◆ CONSIGNE:
Réécrivez le passage de l'article sur les méthodes anti-tabac qui s'ouvre sur les mots contenant "- Le laser inquiète" et se clôt sur "docteur David Mété.", en remplaçant "séance" par "consultation".

◆ TEXTE FOURNI:
════════════════════

Par ailleurs, la "puff" reste une cigarette électronique jetable, une fin de vie loin d'être la plus écologique. Si les marques concernées défendent un produit recyclable, il n'est pas exclu de voir ces grands bâtons colorés venir s'échouer en pleine nature, contenant d'ailleurs des batteries lithium.
- Le laser inquiète -
Dans cette grande industrie des méthodes anti-tabac, une autre fait de plus en plus parler d'elle : celle du laser. Là aussi les médecins et addictologues ne cachent pas leur inquiétude. Mise en valeur sous la forme de vraies publicités, cette technique prône l'arrêt du tabagisme en une séance seulement. Pour le docteur David Mété, c'est un mensonge. "Les remèdes 'miracles' c'est un vieux problème, comme les méthodes pour maigrir. A La Réunion, la méthode du laser s'étend et je vois des patients revenir après avoir fait une séance… qui n'a pas fonctionné" raconte-t-il.
Problème : la séance est loin d'être gratuite. Comptez 180 euros pour cette méthode laser. "Ça me désole de voir des patients très modestes, au RSA, venir me voir parce que leur séance n'a pas marché" s'agace le docteur David Mété.
"Il s’agit d’une méthode non reconnue par la Haute Autorité de Santé, ceci n’est pas un traitement utilisable contre le tabagisme" rappelle de son côté l'ARS, qui encourage "les personnes souhaitant arrêter de fumer à consulter en premier lieu un tabacologue (liste de professionnels disponibles sur le site Masante.re). Le professionnel de santé pourra trouver avec la personne des solutions adaptées et des professionnels capables de l’accompagner pour lutter contre son addiction".
- L'Ordre des médecins alerté -
Le décorum des publicités fait envie : blouses blanches et sondages maison qui indiquent que leur produit est efficace. La méthode laser prétend être soutenue par l'Organisme mondial de la santé (OMS), "une allégation mensongère" accuse le docteur Mété. "L'addiction est une maladie chronique. A partir du moment où on voit 'arrêt en une séance', on doit être alerté."
Son inquiétude l'a poussé à alerter le Conseil départemental de l'Ordre des médecins. Contacté par Imaz Press, celui-ci indique n'avoir eu vent de la requête que tardivement en raison de problèmes d'organisation interne, mais souhaite s'occuper du problème. "L'institution est très attachée à ce que les services soient conformes à la médecine" assure le président du conseil, le docteur Benjamin Dusang. Pour lui, il n'existe pas encore de "réponse claire" au sujet de la méthode laser mais il affirme que l'ordre compte bien se pencher dessus. "Il s'agit de protéger la population d'éventuelles dérives. Une addiction ne peut pas se résoudre en une seule injection, ce serait méconnaître le fonctionnement cérébral. Cela demande des connaissances médicales."
Une rencontre est prévue entre le Conseil départemental de l'ordre et le docteur Mété prochainement pour se pencher plus sérieusement sur la question et voir quelle action est possible du côté du corps médical. "L'ordre est garant de la santé publique et s'il devait être établi à l'analyse de la jurisprudence que ce type de laser dans cette indication relève de la pratique par des médecins exclusivement, le Conseil saisirait sans délai la justice pour exercice illégal de la médecine" affirme le docteur Benjamin Dusang.

════════════════════

◆ DONNÉES FOURNIES:
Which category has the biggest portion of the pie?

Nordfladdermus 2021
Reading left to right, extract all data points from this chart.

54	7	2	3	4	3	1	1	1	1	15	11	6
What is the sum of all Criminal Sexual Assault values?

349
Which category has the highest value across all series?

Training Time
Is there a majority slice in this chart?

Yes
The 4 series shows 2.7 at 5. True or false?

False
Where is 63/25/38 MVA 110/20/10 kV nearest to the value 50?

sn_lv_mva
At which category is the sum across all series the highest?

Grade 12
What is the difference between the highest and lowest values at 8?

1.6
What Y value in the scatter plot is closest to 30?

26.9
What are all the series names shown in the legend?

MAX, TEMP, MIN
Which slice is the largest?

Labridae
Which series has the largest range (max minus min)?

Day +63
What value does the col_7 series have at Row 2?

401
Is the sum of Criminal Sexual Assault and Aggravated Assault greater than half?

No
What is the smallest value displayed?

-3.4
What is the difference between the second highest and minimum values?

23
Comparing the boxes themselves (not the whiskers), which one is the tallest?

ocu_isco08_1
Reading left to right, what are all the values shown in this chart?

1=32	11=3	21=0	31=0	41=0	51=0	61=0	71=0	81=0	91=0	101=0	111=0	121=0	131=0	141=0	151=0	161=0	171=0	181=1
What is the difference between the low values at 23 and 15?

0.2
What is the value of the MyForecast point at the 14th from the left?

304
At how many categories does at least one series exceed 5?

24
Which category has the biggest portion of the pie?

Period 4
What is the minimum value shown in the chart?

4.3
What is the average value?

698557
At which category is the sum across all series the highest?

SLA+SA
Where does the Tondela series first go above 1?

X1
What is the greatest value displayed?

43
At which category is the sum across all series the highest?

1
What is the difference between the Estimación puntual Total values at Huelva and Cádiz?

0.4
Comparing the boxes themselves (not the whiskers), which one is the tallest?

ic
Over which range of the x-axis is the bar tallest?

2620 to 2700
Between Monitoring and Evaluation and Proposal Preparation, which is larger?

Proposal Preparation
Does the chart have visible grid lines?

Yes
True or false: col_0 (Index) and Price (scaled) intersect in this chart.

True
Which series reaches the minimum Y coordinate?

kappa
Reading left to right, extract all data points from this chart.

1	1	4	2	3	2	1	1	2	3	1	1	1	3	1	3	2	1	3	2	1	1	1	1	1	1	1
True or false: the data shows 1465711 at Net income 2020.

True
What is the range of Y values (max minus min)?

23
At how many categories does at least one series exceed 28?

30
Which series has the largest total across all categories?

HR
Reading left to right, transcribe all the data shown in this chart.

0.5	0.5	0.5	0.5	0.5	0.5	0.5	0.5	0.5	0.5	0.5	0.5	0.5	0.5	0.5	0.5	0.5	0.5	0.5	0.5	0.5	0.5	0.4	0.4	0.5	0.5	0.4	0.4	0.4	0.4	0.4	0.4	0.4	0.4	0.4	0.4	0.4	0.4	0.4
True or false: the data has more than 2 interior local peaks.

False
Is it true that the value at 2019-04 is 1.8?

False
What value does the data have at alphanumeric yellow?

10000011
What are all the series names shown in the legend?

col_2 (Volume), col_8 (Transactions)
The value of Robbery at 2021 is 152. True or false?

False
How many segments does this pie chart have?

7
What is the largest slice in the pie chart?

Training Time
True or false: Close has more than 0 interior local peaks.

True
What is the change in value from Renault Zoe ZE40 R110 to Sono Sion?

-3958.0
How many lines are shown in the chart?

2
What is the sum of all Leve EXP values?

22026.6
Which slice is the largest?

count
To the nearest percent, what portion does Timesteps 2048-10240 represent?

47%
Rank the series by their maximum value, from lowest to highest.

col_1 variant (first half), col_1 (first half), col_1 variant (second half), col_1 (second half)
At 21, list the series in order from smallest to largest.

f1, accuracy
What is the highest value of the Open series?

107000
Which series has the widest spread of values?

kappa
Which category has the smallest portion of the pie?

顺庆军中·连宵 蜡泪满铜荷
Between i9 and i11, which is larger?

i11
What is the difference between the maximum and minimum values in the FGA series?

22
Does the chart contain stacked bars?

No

════════════════════

◆ CORRIGÉ:
- Le laser inquiète -
Dans cette grande industrie des méthodes anti-tabac, une autre fait de plus en plus parler d'elle : celle du laser. Là aussi les médecins et addictologues ne cachent pas leur inquiétude. Mise en valeur sous la forme de vraies publicités, cette technique prône l'arrêt du tabagisme en une consultation seulement. Pour le docteur David Mété, c'est un mensonge. "Les remèdes 'miracles' c'est un vieux problème, comme les méthodes pour maigrir. A La Réunion, la méthode du laser s'étend et je vois des patients revenir après avoir fait une consultation… qui n'a pas fonctionné" raconte-t-il.
Problème : la consultation est loin d'être gratuite. Comptez 180 euros pour cette méthode laser. "Ça me désole de voir des patients très modestes, au RSA, venir me voir parce que leur consultation n'a pas marché" s'agace le docteur David Mété.